Selanjutnya ketika musim hujan datang babak baru bencana muncul yang diakibatkan oleh tanah longsor, banjir, dan bahkan persediaan pangan tidak akibat gagal panen belum lagi timbulnya berbagai penyakit.
Selama ini bukan tidak ada perhatian terhadap hal itu, sebagaimana kita ketahui dalam kurun waktu delapan tahun terakhir dilaksanakan kegiatan berupa gerakan rehabilitasi lahan baik berupa GNRHL maupun GRLK yang ditujukan untuk perbaikan hutan dan lahan yang dianggap keritis. Namun hal itu belumlah cukup, karena dalam melakukan kegiatan tersebut tidak bisa dilakukan secara parsial tetapi harus dilakukan oleh semua pihak secara holistik dari hulu sampai ke hilir dengan melibatkan semua komponen masyarakat dan institusi yang ada.

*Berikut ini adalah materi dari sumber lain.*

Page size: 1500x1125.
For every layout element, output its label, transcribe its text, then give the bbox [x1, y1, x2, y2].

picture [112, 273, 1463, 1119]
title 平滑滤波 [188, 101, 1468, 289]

Hal ini untuk menghindari konplik kepentingan baik antara lembaga pemerintah maupun anatara lembaga pemerintah dengan masyarakat, karena dalam hal pemanfaatan sumberdaya alam harus ada kesamaan persepsi terhadap fungsi dan keberadaan sumberdaya alam itu.

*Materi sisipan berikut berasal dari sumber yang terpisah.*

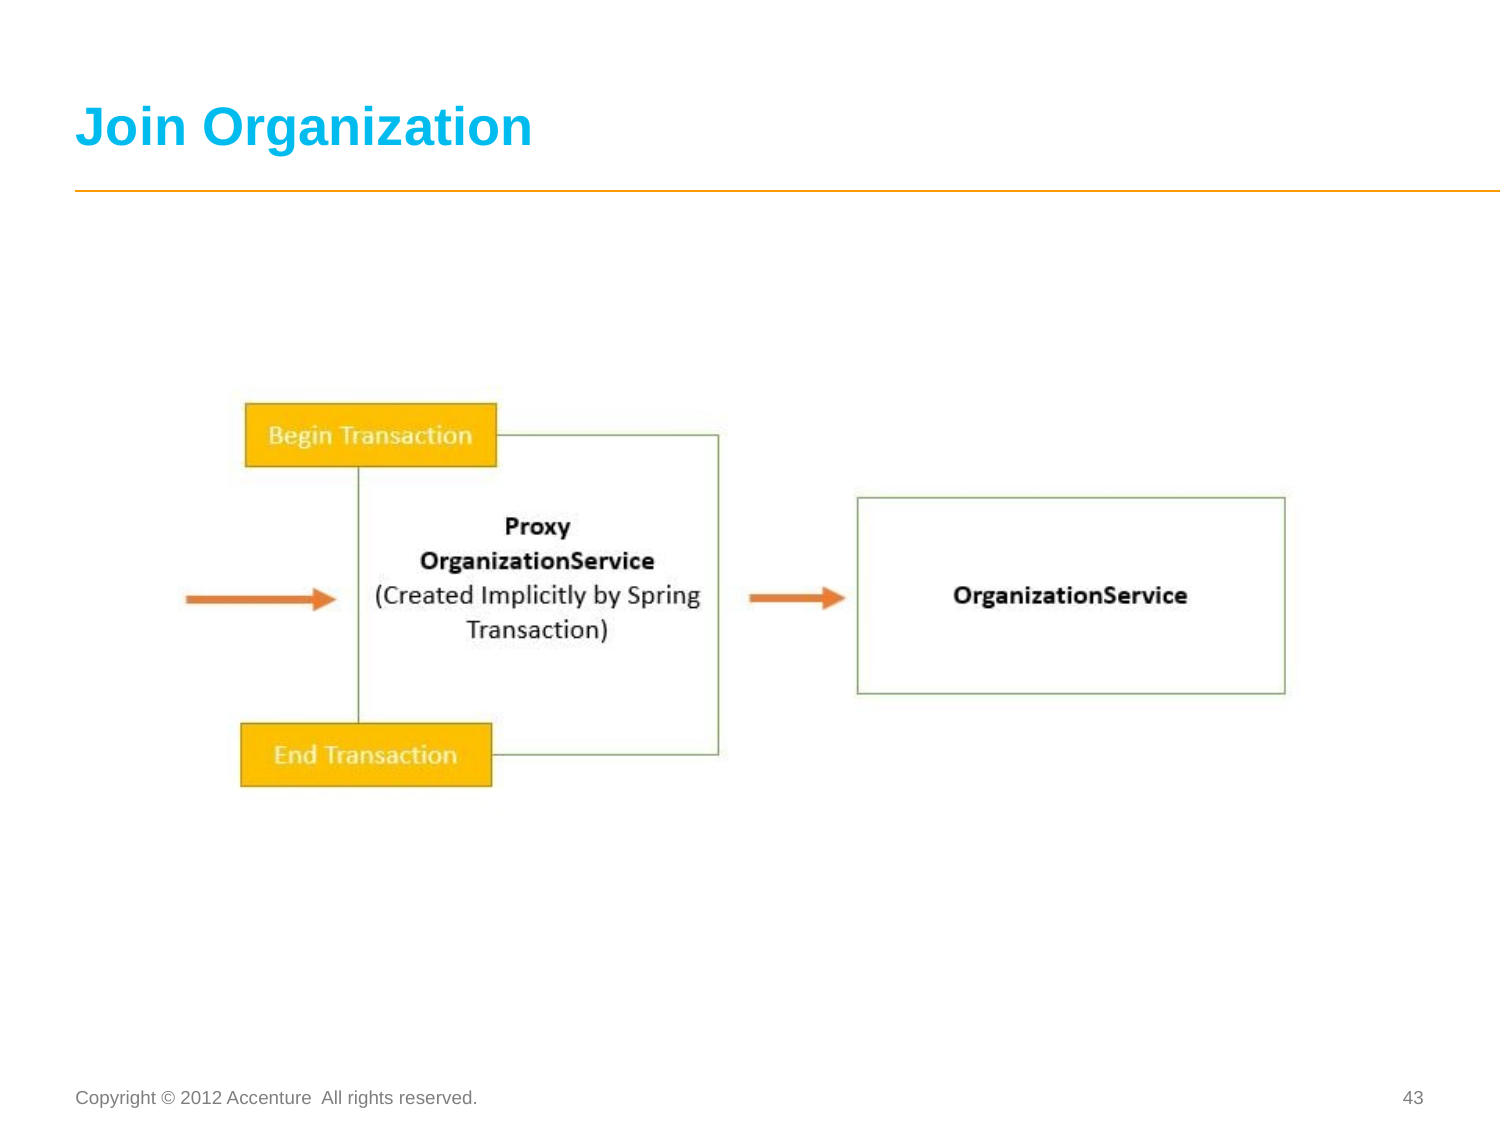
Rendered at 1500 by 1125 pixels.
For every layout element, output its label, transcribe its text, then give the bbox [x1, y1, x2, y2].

title Join Organization [75, 27, 1422, 157]
picture [178, 361, 1322, 828]
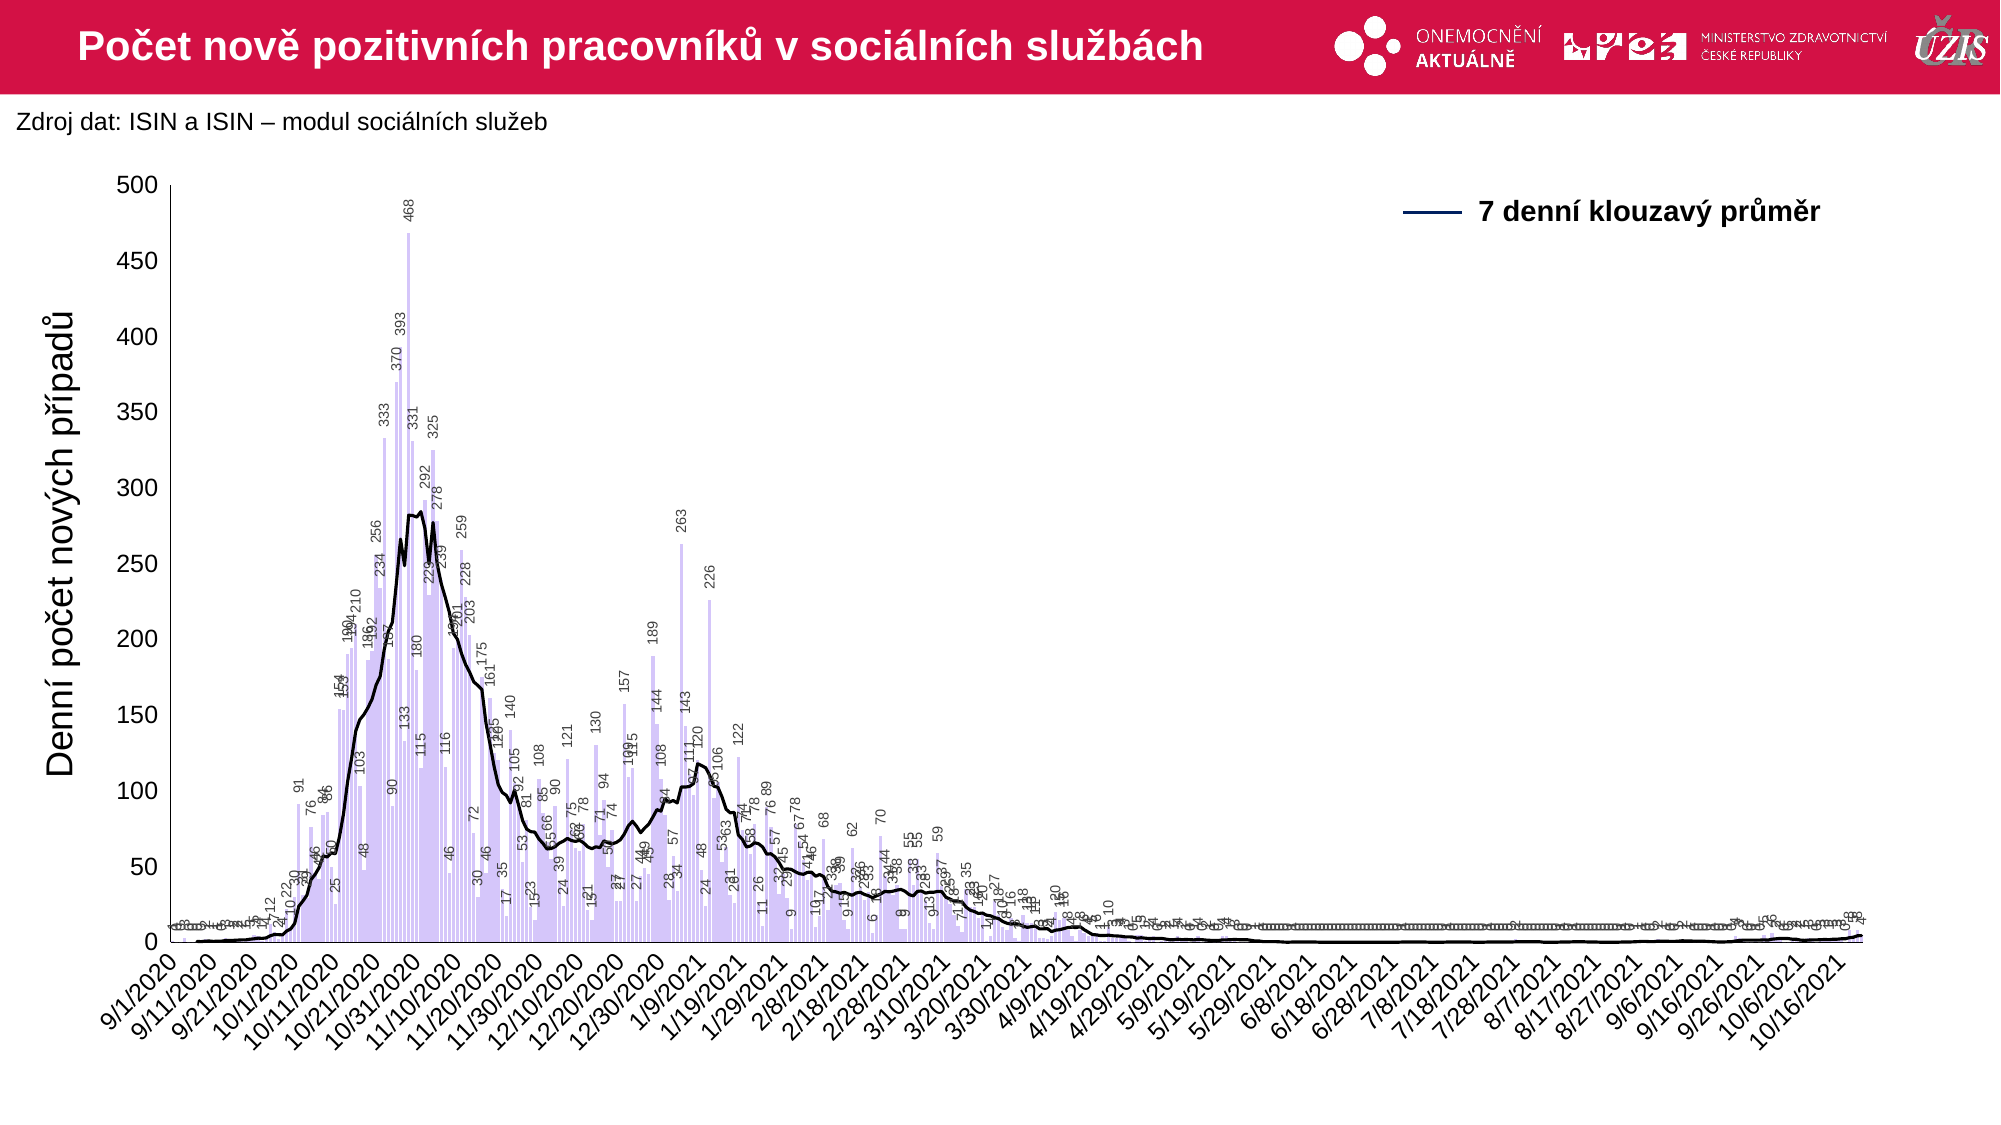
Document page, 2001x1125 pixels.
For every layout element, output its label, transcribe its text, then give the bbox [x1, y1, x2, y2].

Dari apa yang diuraikan di atas, jelas bahwa untuk mengurangi atau bahkan menghentikan terjadinya degradasi tanah dan air. Formulasi pengelolaan yang komprehensip baik konsep maupun oprasional yang benar-benar terpadu mendesak untuk dilakukan sehingga sumberdaya alam yang bermanfaat bagi umat manusia bisa benar-benar diwujudkan dan dinikmati secara terus menerus.